Source material: Begin

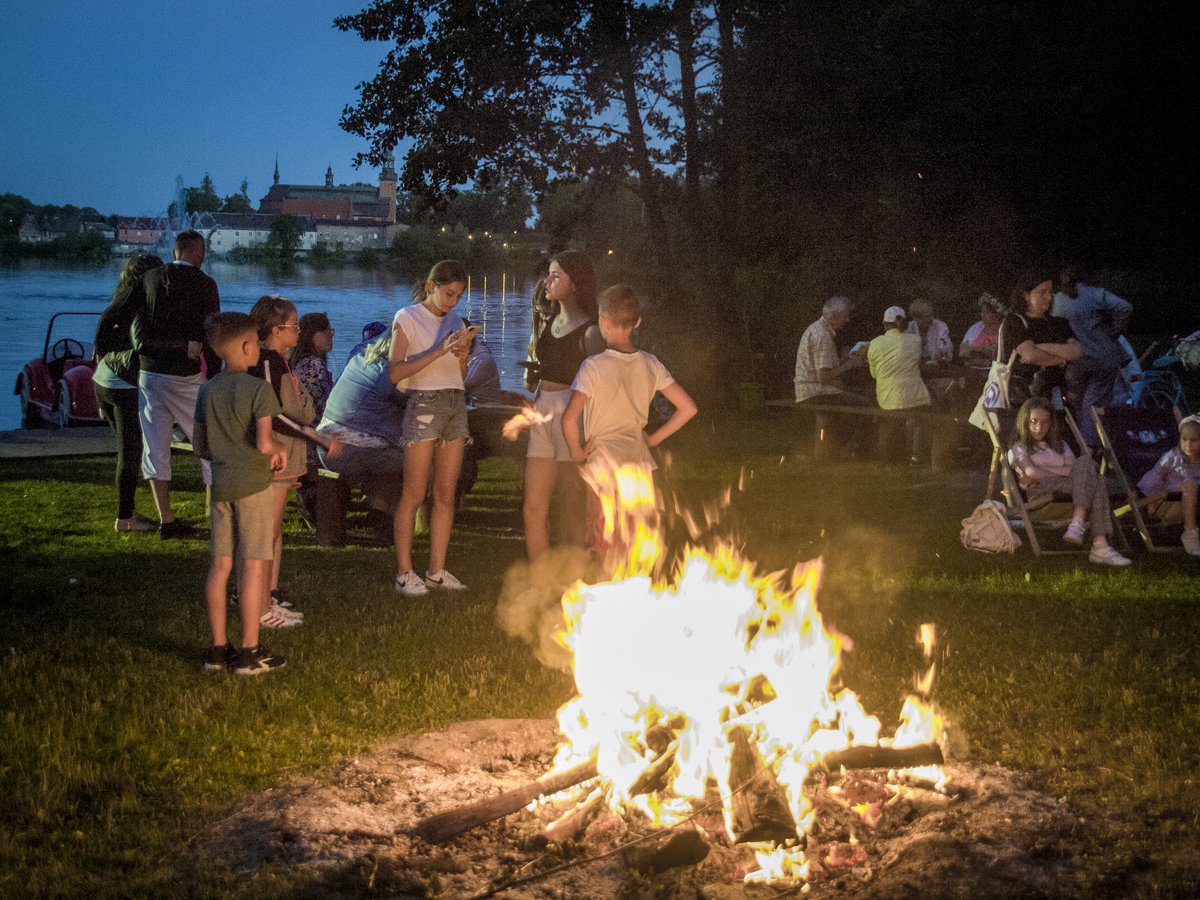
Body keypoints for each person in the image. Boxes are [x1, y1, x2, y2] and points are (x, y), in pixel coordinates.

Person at [561, 285, 697, 559]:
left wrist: (577, 452)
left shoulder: (594, 366)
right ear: (637, 322)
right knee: (633, 541)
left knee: (603, 539)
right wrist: (652, 439)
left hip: (604, 466)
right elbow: (688, 408)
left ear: (604, 321)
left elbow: (569, 418)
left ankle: (606, 590)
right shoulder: (651, 364)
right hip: (639, 465)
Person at [192, 312, 288, 674]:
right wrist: (278, 449)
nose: (259, 349)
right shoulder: (259, 389)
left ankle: (218, 649)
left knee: (220, 567)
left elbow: (200, 446)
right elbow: (264, 442)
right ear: (247, 347)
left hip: (221, 487)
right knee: (252, 568)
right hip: (254, 486)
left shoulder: (207, 389)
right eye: (257, 343)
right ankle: (250, 652)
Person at [388, 259, 475, 596]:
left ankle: (437, 570)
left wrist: (462, 356)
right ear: (431, 287)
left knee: (445, 494)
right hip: (423, 405)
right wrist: (439, 351)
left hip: (455, 405)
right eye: (449, 294)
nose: (453, 302)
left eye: (458, 296)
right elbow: (395, 373)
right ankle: (404, 572)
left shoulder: (457, 321)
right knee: (413, 493)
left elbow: (460, 376)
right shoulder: (406, 318)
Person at [132, 230, 220, 538]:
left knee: (155, 445)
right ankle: (217, 517)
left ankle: (165, 518)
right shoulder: (206, 284)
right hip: (186, 375)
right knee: (207, 442)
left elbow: (139, 332)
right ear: (200, 253)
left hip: (149, 374)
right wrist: (214, 371)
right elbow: (212, 333)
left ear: (174, 250)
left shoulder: (149, 279)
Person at [523, 250, 605, 563]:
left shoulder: (592, 332)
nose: (548, 280)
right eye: (549, 273)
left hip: (573, 415)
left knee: (572, 504)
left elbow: (601, 382)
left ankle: (575, 577)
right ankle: (540, 576)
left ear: (575, 284)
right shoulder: (548, 320)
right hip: (543, 409)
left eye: (556, 275)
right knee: (533, 506)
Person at [248, 295, 315, 623]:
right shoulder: (267, 363)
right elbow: (272, 414)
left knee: (274, 531)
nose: (299, 330)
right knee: (267, 531)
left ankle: (269, 592)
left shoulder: (279, 362)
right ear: (276, 330)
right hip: (274, 458)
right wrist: (315, 435)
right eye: (295, 325)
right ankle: (260, 601)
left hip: (284, 458)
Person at [1009, 397, 1131, 565]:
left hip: (1069, 488)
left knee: (1086, 464)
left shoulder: (1061, 445)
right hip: (1043, 492)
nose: (1039, 428)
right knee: (1097, 480)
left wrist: (1041, 471)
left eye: (1045, 422)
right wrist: (1049, 473)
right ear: (1024, 422)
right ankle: (1098, 544)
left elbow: (1075, 470)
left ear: (1052, 423)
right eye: (1034, 422)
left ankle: (1081, 527)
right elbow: (1031, 471)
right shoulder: (1019, 447)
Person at [93, 253, 163, 533]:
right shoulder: (144, 308)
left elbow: (99, 346)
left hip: (104, 380)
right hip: (124, 384)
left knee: (130, 450)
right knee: (131, 452)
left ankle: (129, 510)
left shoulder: (117, 305)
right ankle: (125, 518)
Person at [1056, 272, 1134, 447]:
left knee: (1078, 404)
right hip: (1102, 357)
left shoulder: (1057, 300)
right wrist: (1113, 331)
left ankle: (1082, 446)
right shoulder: (1096, 294)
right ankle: (1091, 449)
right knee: (1093, 406)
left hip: (1074, 361)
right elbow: (1125, 307)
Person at [997, 269, 1080, 405]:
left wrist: (1040, 347)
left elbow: (1077, 351)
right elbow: (1030, 355)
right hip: (1021, 396)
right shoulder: (1015, 321)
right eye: (1042, 292)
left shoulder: (1058, 323)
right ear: (1026, 295)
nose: (1049, 297)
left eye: (1050, 292)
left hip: (1055, 395)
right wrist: (1061, 359)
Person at [868, 306, 930, 461]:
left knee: (887, 415)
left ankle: (888, 457)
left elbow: (874, 374)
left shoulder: (874, 343)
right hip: (915, 398)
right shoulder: (916, 341)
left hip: (887, 398)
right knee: (930, 407)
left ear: (884, 324)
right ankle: (916, 454)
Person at [290, 312, 335, 520]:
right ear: (312, 335)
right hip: (312, 438)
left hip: (301, 434)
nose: (330, 335)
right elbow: (328, 407)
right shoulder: (313, 366)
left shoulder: (299, 363)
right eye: (326, 331)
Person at [1137, 415, 1200, 556]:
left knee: (1192, 485)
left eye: (1194, 440)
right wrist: (1151, 503)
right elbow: (1153, 479)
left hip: (1192, 505)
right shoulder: (1172, 458)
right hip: (1165, 506)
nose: (1188, 444)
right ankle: (1190, 532)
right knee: (1190, 484)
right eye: (1184, 439)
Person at [793, 295, 868, 404]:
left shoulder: (818, 329)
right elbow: (823, 378)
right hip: (816, 392)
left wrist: (845, 358)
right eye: (845, 316)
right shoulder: (823, 336)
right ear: (833, 316)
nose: (847, 320)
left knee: (862, 393)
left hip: (811, 390)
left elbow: (824, 367)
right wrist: (849, 364)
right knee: (864, 402)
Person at [959, 293, 1005, 365]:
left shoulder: (1005, 330)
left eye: (987, 313)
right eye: (982, 312)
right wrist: (980, 350)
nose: (983, 315)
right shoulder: (976, 328)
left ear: (998, 314)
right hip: (974, 368)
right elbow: (962, 351)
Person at [906, 299, 953, 364]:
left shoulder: (940, 326)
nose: (931, 318)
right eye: (926, 316)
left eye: (931, 315)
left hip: (935, 366)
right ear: (916, 318)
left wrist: (942, 360)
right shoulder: (908, 329)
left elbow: (944, 345)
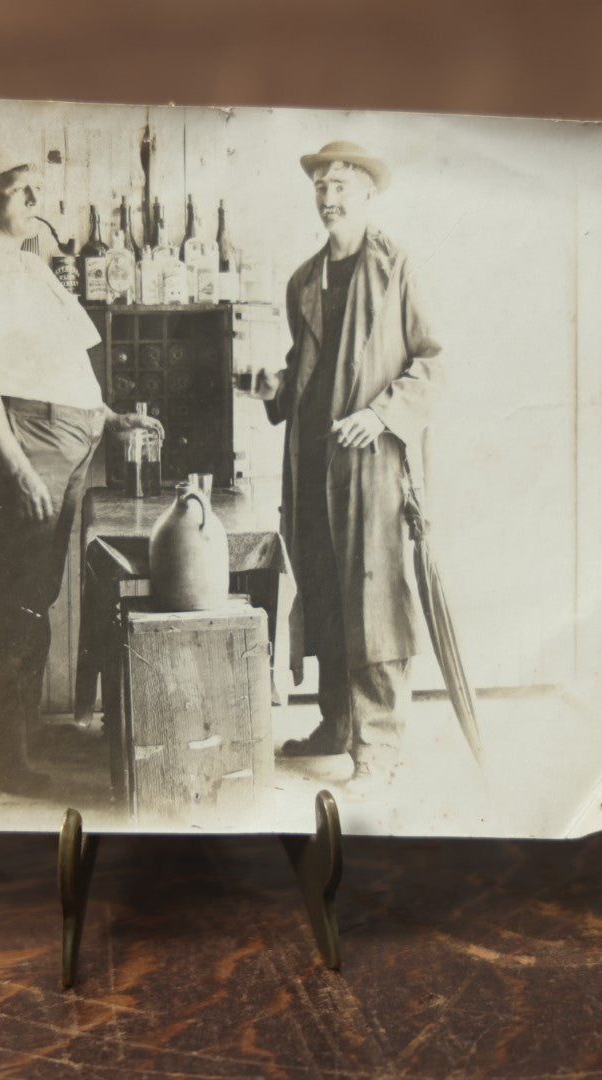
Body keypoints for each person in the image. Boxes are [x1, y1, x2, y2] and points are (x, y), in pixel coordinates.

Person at [0, 128, 161, 796]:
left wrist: (111, 416)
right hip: (22, 447)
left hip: (62, 442)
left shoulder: (30, 266)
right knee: (8, 601)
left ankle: (18, 738)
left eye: (37, 183)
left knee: (34, 599)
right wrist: (21, 472)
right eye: (17, 186)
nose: (35, 195)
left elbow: (60, 368)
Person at [266, 141, 443, 788]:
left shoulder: (396, 268)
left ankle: (378, 748)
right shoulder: (302, 280)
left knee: (373, 600)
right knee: (322, 592)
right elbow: (305, 373)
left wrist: (382, 414)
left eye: (341, 185)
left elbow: (431, 359)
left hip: (371, 464)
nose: (329, 197)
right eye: (320, 186)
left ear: (368, 194)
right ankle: (335, 725)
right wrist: (273, 387)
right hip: (311, 462)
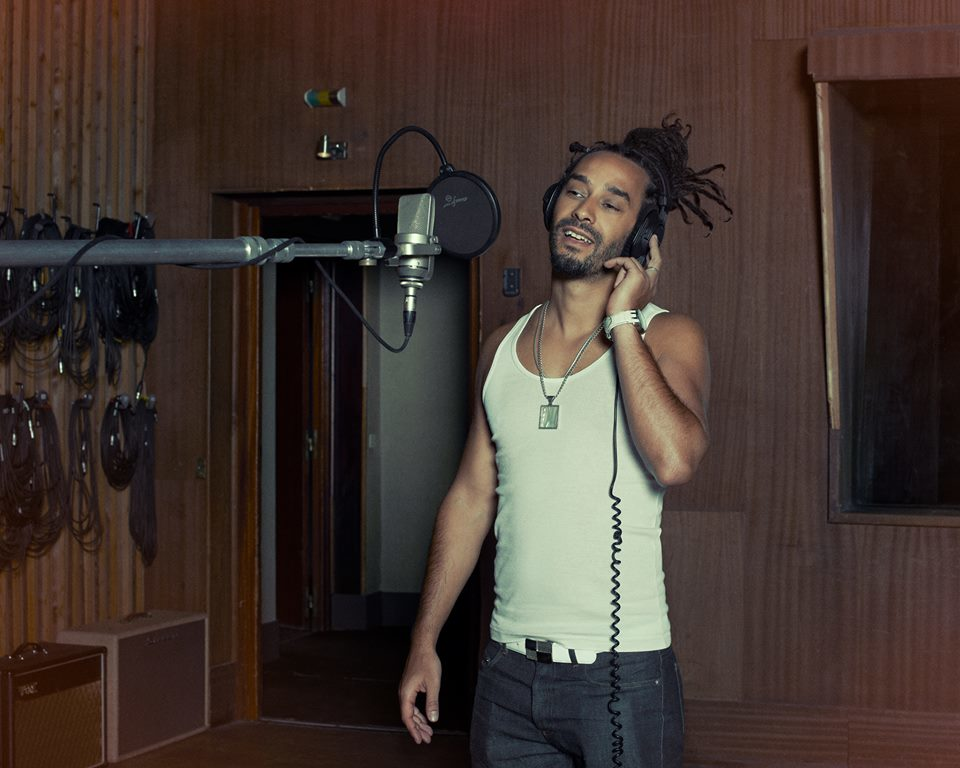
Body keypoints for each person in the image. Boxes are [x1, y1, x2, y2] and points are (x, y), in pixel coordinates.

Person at [398, 116, 731, 767]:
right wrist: (423, 640)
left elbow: (674, 459)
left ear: (642, 238)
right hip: (506, 675)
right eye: (576, 191)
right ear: (553, 204)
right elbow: (470, 499)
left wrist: (624, 320)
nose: (584, 209)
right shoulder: (499, 348)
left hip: (624, 678)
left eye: (611, 202)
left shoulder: (669, 337)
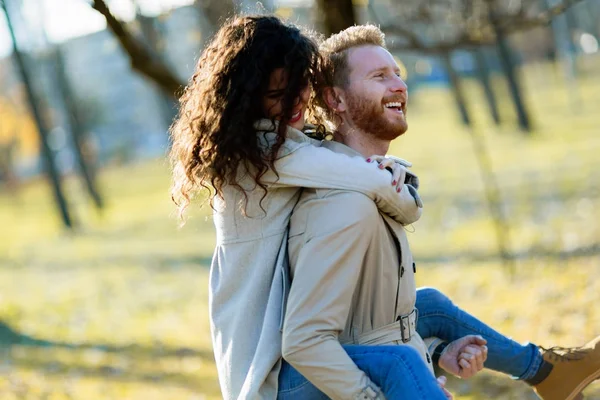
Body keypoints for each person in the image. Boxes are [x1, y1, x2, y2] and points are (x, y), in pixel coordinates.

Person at [278, 24, 600, 400]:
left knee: (427, 305)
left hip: (370, 356)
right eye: (379, 76)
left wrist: (433, 352)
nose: (398, 85)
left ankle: (547, 372)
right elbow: (307, 341)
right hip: (322, 384)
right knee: (405, 357)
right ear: (336, 100)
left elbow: (363, 326)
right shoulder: (344, 204)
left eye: (398, 73)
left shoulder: (373, 182)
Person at [169, 15, 462, 400]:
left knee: (429, 310)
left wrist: (386, 167)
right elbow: (377, 187)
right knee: (399, 364)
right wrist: (396, 188)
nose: (295, 103)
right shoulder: (261, 159)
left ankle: (542, 370)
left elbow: (348, 164)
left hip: (295, 349)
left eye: (300, 86)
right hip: (269, 369)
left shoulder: (287, 144)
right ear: (248, 97)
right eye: (277, 95)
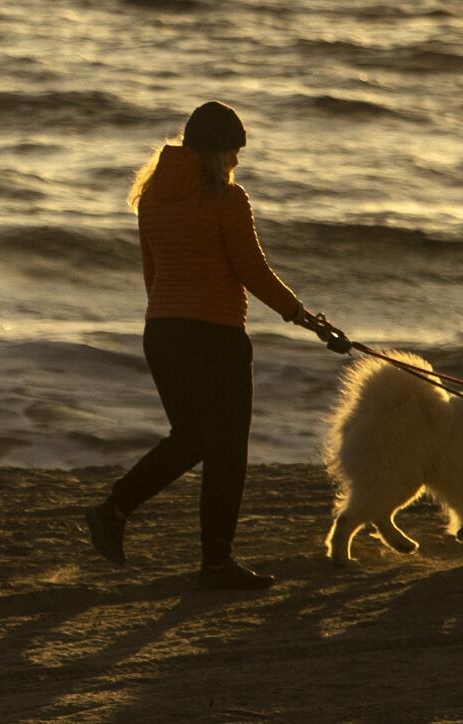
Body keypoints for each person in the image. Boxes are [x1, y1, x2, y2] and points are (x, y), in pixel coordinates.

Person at [84, 100, 328, 590]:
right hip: (215, 337)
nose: (236, 164)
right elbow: (251, 271)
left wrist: (171, 318)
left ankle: (114, 508)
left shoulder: (150, 197)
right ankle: (216, 565)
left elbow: (152, 273)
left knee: (191, 438)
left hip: (163, 332)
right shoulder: (226, 200)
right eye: (234, 153)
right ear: (217, 152)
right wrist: (301, 316)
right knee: (225, 452)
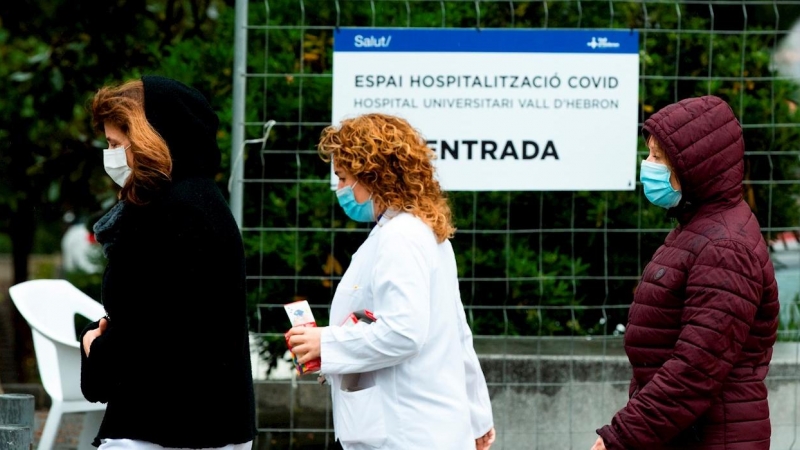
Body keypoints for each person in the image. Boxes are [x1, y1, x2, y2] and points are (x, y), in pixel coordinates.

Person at [286, 113, 496, 450]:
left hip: (406, 430)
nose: (339, 189)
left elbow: (403, 333)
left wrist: (325, 344)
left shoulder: (400, 237)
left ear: (374, 175)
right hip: (428, 426)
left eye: (343, 178)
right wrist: (477, 415)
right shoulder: (420, 231)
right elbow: (457, 333)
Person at [592, 95, 779, 449]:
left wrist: (619, 439)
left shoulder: (724, 248)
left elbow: (694, 370)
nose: (647, 165)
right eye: (649, 154)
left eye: (658, 158)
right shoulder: (699, 228)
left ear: (694, 166)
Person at [79, 75, 256, 449]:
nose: (110, 155)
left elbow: (145, 324)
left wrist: (96, 348)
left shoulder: (163, 211)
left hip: (160, 423)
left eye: (115, 144)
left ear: (147, 138)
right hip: (214, 419)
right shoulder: (204, 200)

Source material: End

:: Task item ::
From the data above, return every line from the line that has "left knee: (130, 450)" up to and including the line that has "right hip: (1021, 396)", exactly.

:: Exercise output ::
left knee: (130, 450)
right knee: (131, 452)
left ankle: (129, 510)
left shoulder: (117, 305)
right ankle: (125, 518)
Person at [1056, 272, 1134, 447]:
left knee: (1078, 404)
right hip: (1102, 357)
left shoulder: (1057, 300)
right wrist: (1113, 331)
left ankle: (1082, 446)
right shoulder: (1096, 294)
right ankle: (1091, 449)
right knee: (1093, 406)
left hip: (1074, 361)
right elbow: (1125, 307)
Person at [997, 269, 1080, 405]:
left wrist: (1040, 347)
left elbow: (1077, 351)
right elbow: (1030, 355)
right hip: (1021, 396)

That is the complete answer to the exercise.